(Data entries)
+++

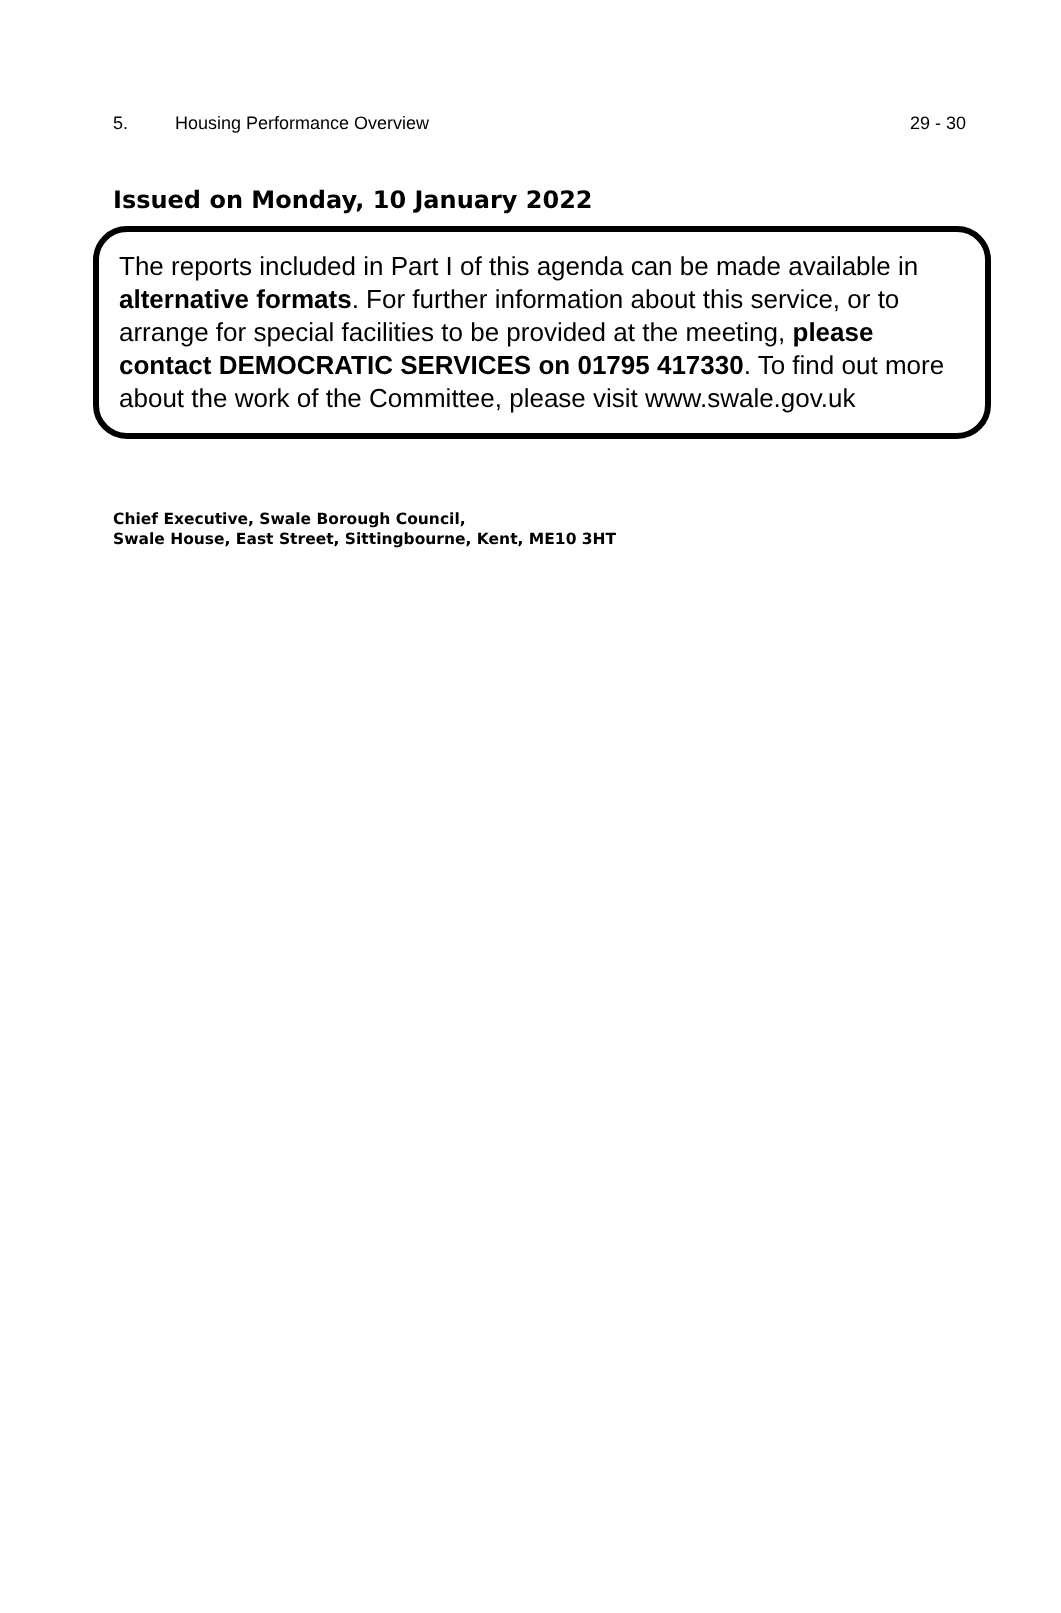5. Housing Performance Overview 29 - 30
Issued on Monday, 10 January 2022
The reports included in Part I of this agenda can be made available in alternative formats. For further information about this service, or to arrange for special facilities to be provided at the meeting, please contact DEMOCRATIC SERVICES on 01795 417330. To find out more about the work of the Committee, please visit www.swale.gov.uk
Chief Executive, Swale Borough Council,
Swale House, East Street, Sittingbourne, Kent, ME10 3HT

+++

The problem: Please reproduce, word for word, every line from the line with "The reports included" to the final line above, including both ends.

The completed task:
The reports included in Part I of this agenda can be made available in alternative formats. For further information about this service, or to arrange for special facilities to be provided at the meeting, please contact DEMOCRATIC SERVICES on 01795 417330. To find out more about the work of the Committee, please visit www.swale.gov.uk
Chief Executive, Swale Borough Council,
Swale House, East Street, Sittingbourne, Kent, ME10 3HT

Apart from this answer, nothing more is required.